Thursday, August 28, 2014

Audiophiles, High Fidelity, and Why Sound Quaility Should Matter to You as a Recording Artist.

I just stumbled on this interesting documentary, which in my experience, is mostly true. Distortion of Sound is a documentary put together by the high fidelity audio company Harman. It talks about a few of the problems in our record industry today including the sound quality of mp3's, streaming audio, and consumers who don't know any better. But I've heard the difference and not only is it mind blowing, once you hear it, you can't unhear it.

Many years ago, in the late 80's and early 90's one of the popular things in stereo were high fidelity component sound systems, you bought a receiver, tape deck, record player (that's vinyl for those of you who aren't familiar), CD players all separately, Some of these systems could easily cost in the thousands of dollars. But you could buy very high quality components for around two hundred bucks. I did a lot of research and decided on a Kenwood system. It sounded better to my ears, was well made, and received high marks in audiophile magazines. I also had a walkman for portability and convenience . I made many mix tapes and spent hours listening to albums. But at some point in the digital revolution I stopped listening to it, I got busy and the stereo got put away. I tried selling it a few times but no one would buy it. I've looked it up on eBay and found the different components selling for fifteen or twenty dollars (people ask more but seldom get it).

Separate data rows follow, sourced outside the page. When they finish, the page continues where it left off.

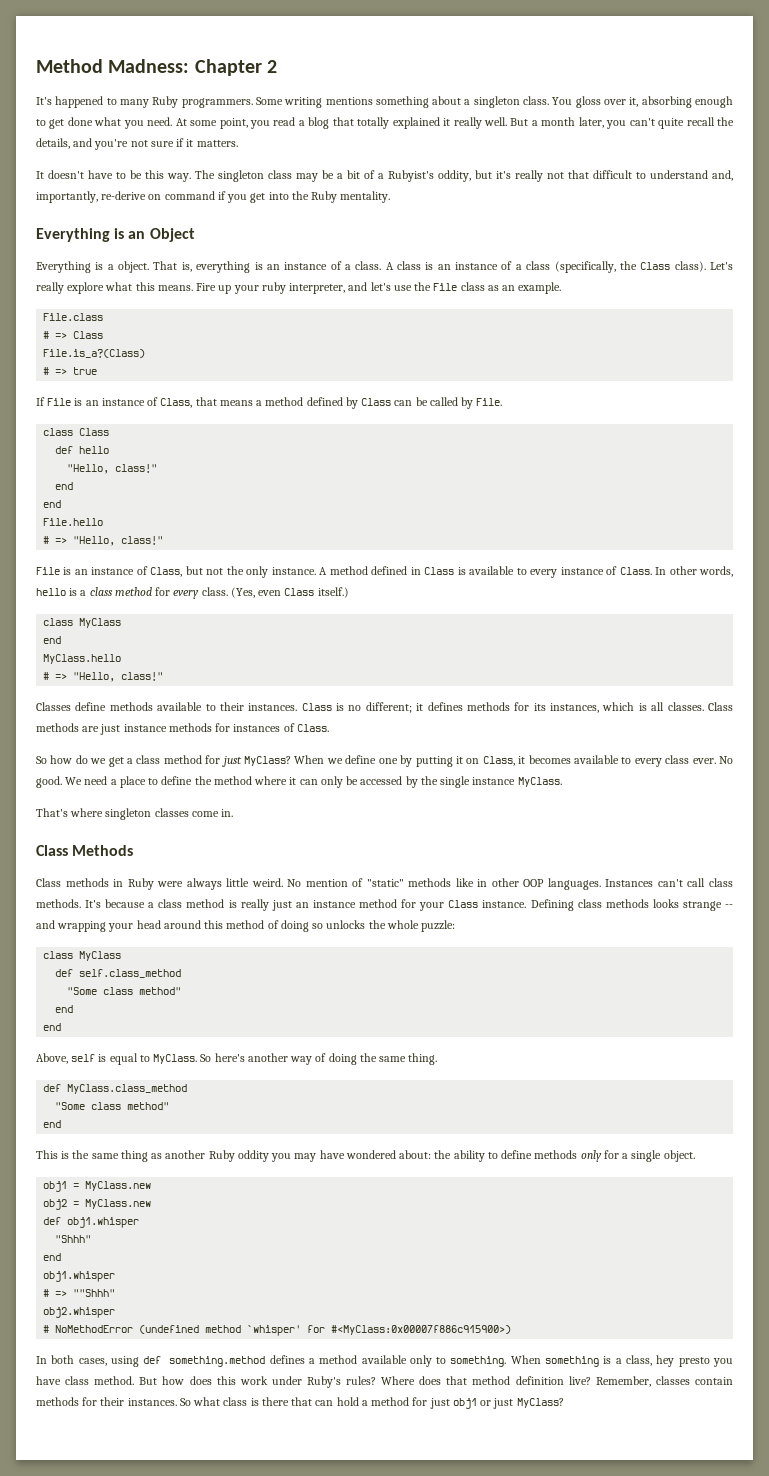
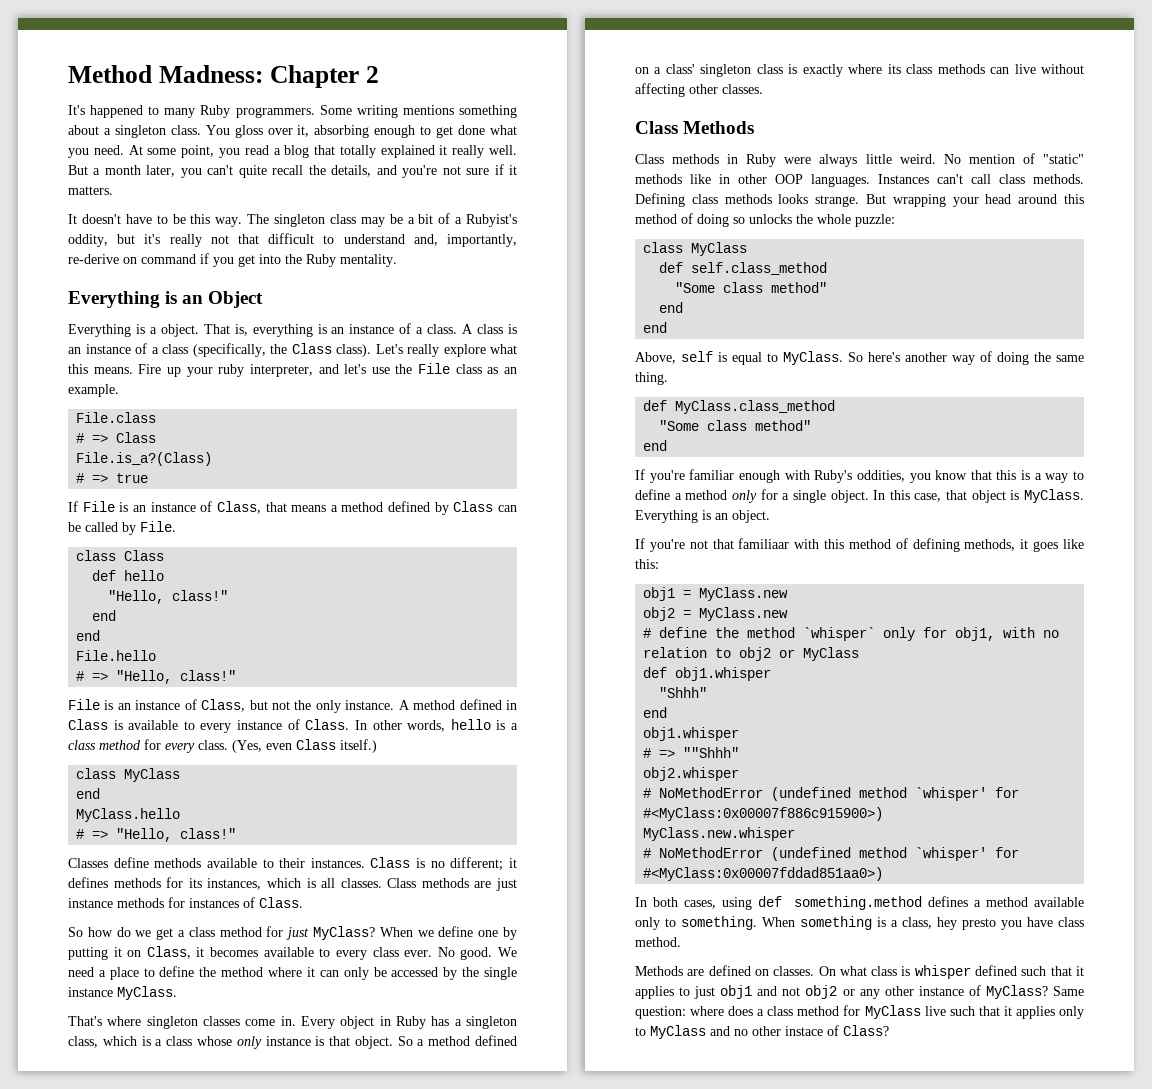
(234, 813) none -> [301,1016,517,1029] [68,1035,517,1049] [635,64,1084,77] [635,83,763,97] Every object in Ruby has a singleton class, which is a class whose only instance is that object. So a method defined on a class' singleton class is exactly where its class methods can live without affecting other classes.
[85,899,527,911] It's because a class method is really just an instance method for your Class instance. -> (1084, 179) none
[682,901,733,911] [36,920,55,929] strange -- and -> [815,194,886,207] strange. But
[36,1150,578,1162] This is the same thing as another Ruby oddity you may have wondered about: the ability to define methods -> [635,469,1085,483] [635,489,728,500] If you're familiar enough with Ruby's oddities, you know that this is a way to define a method
(695, 1156) none -> [873,489,1084,503] [635,510,770,523] [635,538,1084,552] [635,559,659,569] In this case, that object is MyClass. Everything is an object. // If you're not that familiaar with this method of defining methods, it goes like this:
(152, 1204) none -> [643,627,1060,641] [643,647,860,661] // # define the method `whisper` only for obj1, with no relation to obj2 or MyClass
(512, 1330) none -> [643,827,796,841] [643,847,1020,861] [643,867,884,881] // MyClass.new.whisper // # NoMethodError (undefined method `whisper' for #<MyClass:0x00007fddad851aa0>)
[139,1376,733,1388] [36,1397,564,1409] But how does this work under Ruby's rules? Where does that method definition live? Remember, classes contain methods for their instances. So what class is there that can hold a method for just obj1 or just MyClass? -> [635,965,1084,979] [635,985,1084,999] [635,1005,1084,1019] [635,1025,889,1039] // Methods are defined on classes. On what class is whisper defined such that it applies to just obj1 and not obj2 or any other instance of MyClass? Same question: where does a class method for MyClass live such that it applies only to MyClass and no other instace of Class?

Then a few years ago I was talking to a customer of mine, who told me he had spent a large sum of money designing some new high end audio speakers. I was intrigued. He asked me to bring three CD's that I had been listening to, that I thought sounded like they were recorded well. I have a pretty large selection of CD's in various genres so I grabbed a couple I thought would be interesting and brought them to his house. This guy had designed his own audio amplifier and showed me and a couple of other guest some differences that the speaker could make, as well as the room. Then we started with my CD's, the first one, a local band that was a mix of the Stones and punk, sounded just awful, it was actually painful to listen to and we turned it off before the first song was over. I was floored, it sounded fine in my car and on my computer, what happened?!?! The next CD I put in was a different experience, it was a string quartet that had recorded instrumental versions of Tool songs... it was amazing! I heard details I had never heard before, and everyone in the room was swept away into the song. We all sat there listening to this track with our mouths hanging open. It was magic. As the song finished my customer and one of the other gentlemen as me for a copy of the CD.  He then played a couple of CD's he felt were recorded at well and you could almost hear the band in the recording room. Later when I jumped back in my car to leave, I heard it. I couldn't unhear it! While not as pronounced as sitting in his living room the one album sounded awful, and the other album sounded great. I pulled my old stereo back out when I got home, it still sounds great.

So here is the Harman documentary The Distortion of Sound. Below I've made a few notes where I agree and a couple where I don't.

At 3:30 in they talk to the artist about how much time they spend getting those sound right only to lose them to mp3 compression. But as I mentioned above, a lot of albums really aren't recorded well. The sound quality just isn't that great, and when I throw a CD on my stereo it's very apparent.

I think this documentary get's it right for the most part, one of the things they don't do a good job with is comparing audio compression with digital compression. It's not the same thing but at 9:35 they explain how mp3's digitally compress audio files. WAV files that CD's use do a much better job and there are other lossless audio formats out there. Still we've discovered that WAV files could be improved upon.

 At 15 minutes in the guy talking about the "head-bob-test" is dead on about the problem. People don't know it but subconsciously your missing something. If your familiar with the better quality version your brain fills in what isn't there. But if your not familiar with it, you can't replace it. He says four times more people get into the song! What! Yeah, I totally believe it, because I've seen it.

Lastly the irony of listening to the this documentary on YouTube is rather amusing. YouTube has increased it's quality but it still compresses the sound quality quite a bit. Andy Timmons is one of my favorite guitar players, I love his style and tone. A few years ago when he released his Beatles tribute Andy Timmons Band plays Sgt. Pepper, I listened to a few tracks on YouTube. I wasn't that impressed with what I was hearing, I liked the playing but the songs didn't blow me away. Then someone gave me the CD and one day I threw it in my stereo, once again I was floored! It's a breath takingly beautiful sounding album.

If you want to find out more about what Harman is doing to make audio quality better start at

I think this documentary points out a small part of a much larger problem that I'm not ready to tackle in this already lengthy post but for now, just listen.